Whatcom sheriff describes opioid’s human toll amid rising overdoses

Fentanyl continues to ravage Whatcom County, Sheriff Bill Elfo said in a grim report that illustrates the human toll of the highly addictive, potent and readily available opioid drug.

In a presentation to the Whatcom County Council’s Criminal Justice and Public Safety Committee on Tuesday, Sept. 27, Elfo said there have been 58 suspected overdose deaths investigated in the first seven months of this year and at least one-third involved fentanyl.

Of those deaths 58 deaths investigated through Aug. 3, there were 37 overdoses confirmed through toxicology and 21 suspected overdose deaths awaiting laboratory confirmation.

“Of the 37 deaths that have been confirmed, 20 involved fentanyl,” Elfo said.

“Prior to January of this year, neither the Medical Examiner’s Office or the hospital routinely checked for fentanyl in death investigations, so we really don’t have anything to compare the numbers to for the previous year to see how the problem is growing,” he said.

In the Whatcom County Medical Examiner’s 2021 annual report, there were 50 drug overdose deaths listed in 2021, with fentanyl present in 29 of them. In 2020, there were 43 overdose deaths, with fentanyl found in 19.

Elfo said that the jail’s Medically Assisted Treatment program for opioid users averages 100 patients daily.

“According to the jail physician, in a hallway conversation I had with him several weeks ago, virtually every one of them tests positive for fentanyl,” Elfo said.

“We do know that the price of fentanyl in Whatcom County and across the state has plummeted and the drug is widely available,” he said.

Deputies have made eight arrests of drug sellers on charges of homicide by controlled substance, and of those six cases are pending in the courts, he said.

Ambulance response to OD

Bellingham Fire Capt. Joe Frank, who manages the Community Paramedic Program, told the Bellingham City Council’s Public Safety and Justice Committee that street-level use of fentanyl and carfentanil — a powerful version of the drug intended for animals — has been rising since 2017.
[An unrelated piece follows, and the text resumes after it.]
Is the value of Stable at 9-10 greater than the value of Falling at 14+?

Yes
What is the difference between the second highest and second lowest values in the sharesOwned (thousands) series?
Fentanyl is 100 times more potent than morphine, Frank told the committee in a Feb. 28 report.

“It skyrocketed in 2015 and it hasn’t tapered down at all,” Frank said.

In 2021, Bellingham firefighters were dispatched to 539 overdose calls, and 369 of those required ambulance transport.

Naloxone, which reverses the effects of opioids, was administered for a suspected overdose 105 times in 2021, he said.

Meanwhile, the Bellingham City Council voted unanimously on Sept. 12 to join a $518 million opioid settlement that state Attorney General Bob Ferguson reached with three pharmaceutical firms in May.

Bellingham could receive $1.75 to $2 million, payable over 17 years, if Washington cities agree to the terms of the settlement, city spokeswoman Janice Keller told The Bellingham Herald.